Los microplásticos en el pescado se han convertido en un riesgo para la salud. Las campañas medioambientales nos han ofrecido hasta ahora imágenes dramáticas, tales como tortugas muriendo atragantadas al confundir bolsas de plástico con medusas.
Pero los microplásticos en el organismo del pescado ingerido pueden convertirse en un riesgo para la salud: el ecotoxicólogo Mark Browne, autor del primer estudio (2008) que demostraba que no todos los microplásticos pasan por el organismo de los vertebrados sin afectar la salud, estipula que estas partículas pueden dañar físicamente órganos internos y emitir sustancias químicas tóxicas al contacto con los ácidos del estómago.
En Madrid, el equipo del ecotoxicólogo Marco Vighi, del Instituto del Agua en el IMDEA, estudia los efectos de los polímeros de plástico descompuestos y sustancias como pesticidas tienen sobre el organismo y, en concreto, el sistema hepático.
Procedencia de los microplásticos
Desde la arena de las playas al el viento lleno de esporas y dientes de león que recordamos de nuestros días de infancia en prados primaverales, la «purpurina» plástica cambia nuestro medio ambiente y tendrá efectos sobre insectos —que no han evolucionado para distinguir restos plásticos diminutos de esporas o polen— y, potencialmente, sobre la salud del resto de animales marinos y terrestres.
El microplástico de los océanos procede, por este orden, de textiles sintéticos expulsados durante el lavado de ropa (35%), neumáticos (28%), partículas en suspensión de entornos urbanos (24%), marcas viales degradadas (7%), protección contra el óxido en navíos (3,7%), productos de higiene personal (2%) y bolas de resina de plástico usadas para producir polímeros (0,3% del total de microplásticos en los océanos).

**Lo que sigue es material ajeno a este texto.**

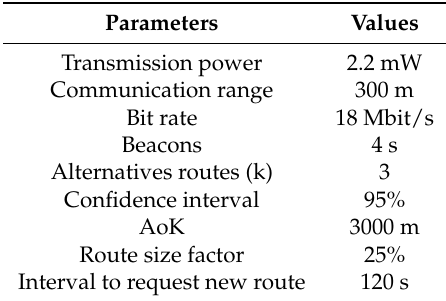
Table 3. Simulation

Las corrientes atmosféricas expanden microplásticos hasta el último rincón oceánico y terrestre del planeta, y no deberíamos celebrar este fenómeno como una fiesta. Si necesitábamos alguna otra razón para preguntarnos el porqué de producir partículas brillantes no biodegradables sin más utilidad que su daño medioambiental, su expansión es la gota que debería colmar la paciencia de la población y los reguladores.

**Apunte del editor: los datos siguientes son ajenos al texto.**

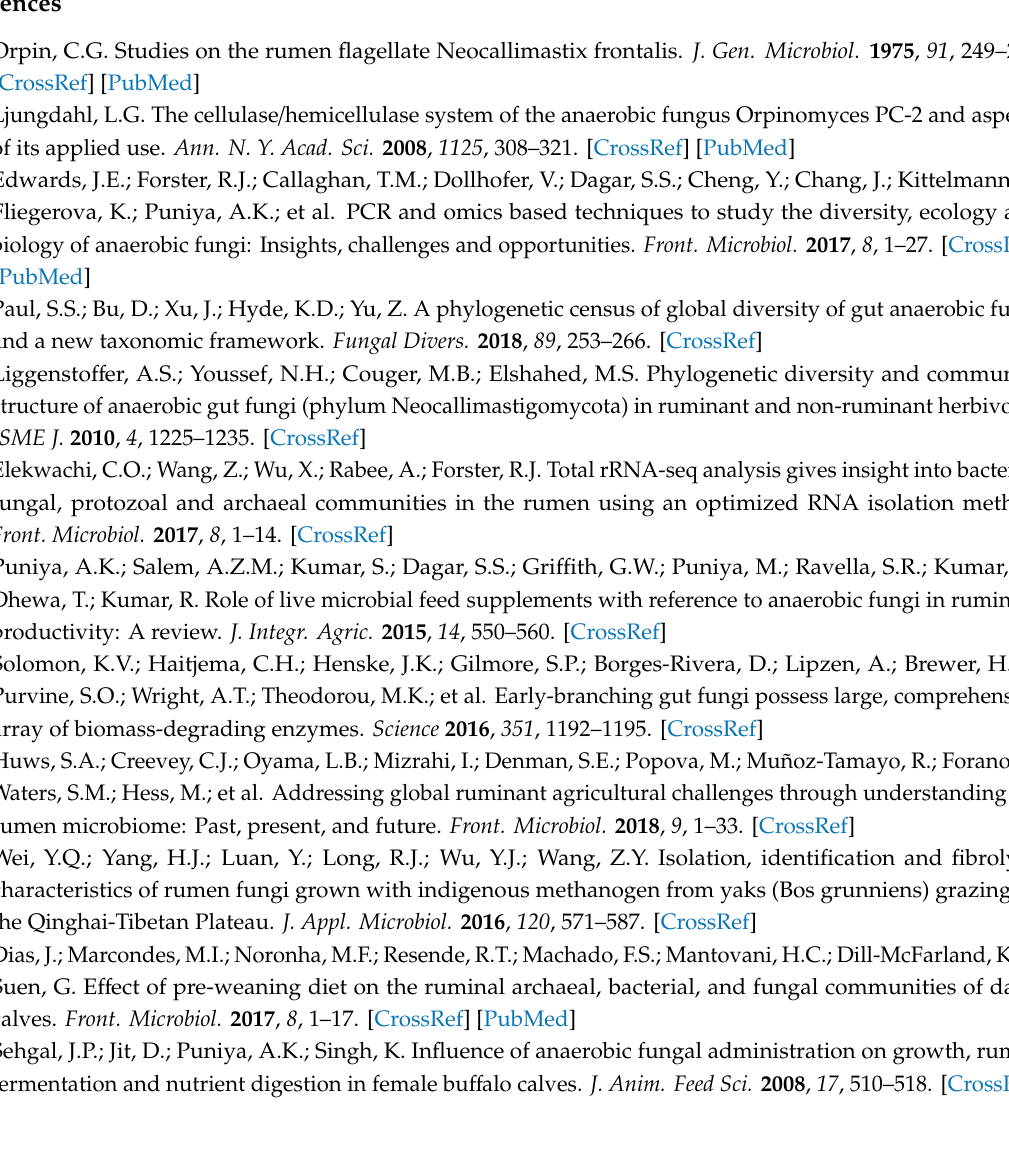
Figure S1: The significantly di ff erent phyla among three ruminant species, Figure S2: Genera with significant di ff erences in three ruminant species, Table S1: The distribution of sequences and OTUs in all samples, Table S2: The topological features at each ruminant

Purpurina atmosférica en medio de los Pirineos
Hasta hace poco, la polución por plástico en poco afectados por la polución, como los valles más inaccesibles de los Pirineos, se centraba en los restos de basura abandonados por los visitantes. Un estudio más profundo arroja conclusiones más preocupantes.
La investigadora Deonie Allen, del Laboratorio de Ecología Funcional (EcoLab) de Toulouse, ha publicado un estudio en Nature Geoscience que corrobora el transporte atmosférico de microplástico hasta zonas elevadas del interior pirenaico como la región de Vicdessos, en el Parque Regional de los Pirineos de Ariège (la zona francesa de la ecoregión que se extiende hasta el Parc Nacional d’Aigüestortes i Estany de Sant Maurici, al otro lado de la frontera).
El estudio de Deonie Allen explica cómo la purpurina cae literalmente del cielo en los valles del Pirineo interior. Es un estudio pionero de otros tantos que llegarán sobre el impacto de los microplásticos en océanos, territorio y cadena trófica.
Un mundo diseñado sin tener en cuenta el día después
La revista Scientific American se hace eco del estudio del microplástico en los Pirineos titulando poéticamente: los microplásticos «are blowing in the wind».
Dadas las dificultades para contener el abocamiento de bolsas y grandes residuos plásticos en ciudades, zonas periurbanas y océanos, la batalla de los microplásticos requerirá altas dosis de paciencia, ingenuidad y, quizá, suerte. Acaso el futuro nos depare tecnologías inocuas que aceleren su descomposición.
De momento, deberemos ocuparnos de ofrecer a nuestros hijos la oportunidad de disfrutar por sí mismos de la frenética actividad de la vida en un prado que se despierta a los meses cálidos. En ese prado, el polen, las esporas y los dientes de león están todavía presentes. La purpurina no es necesaria.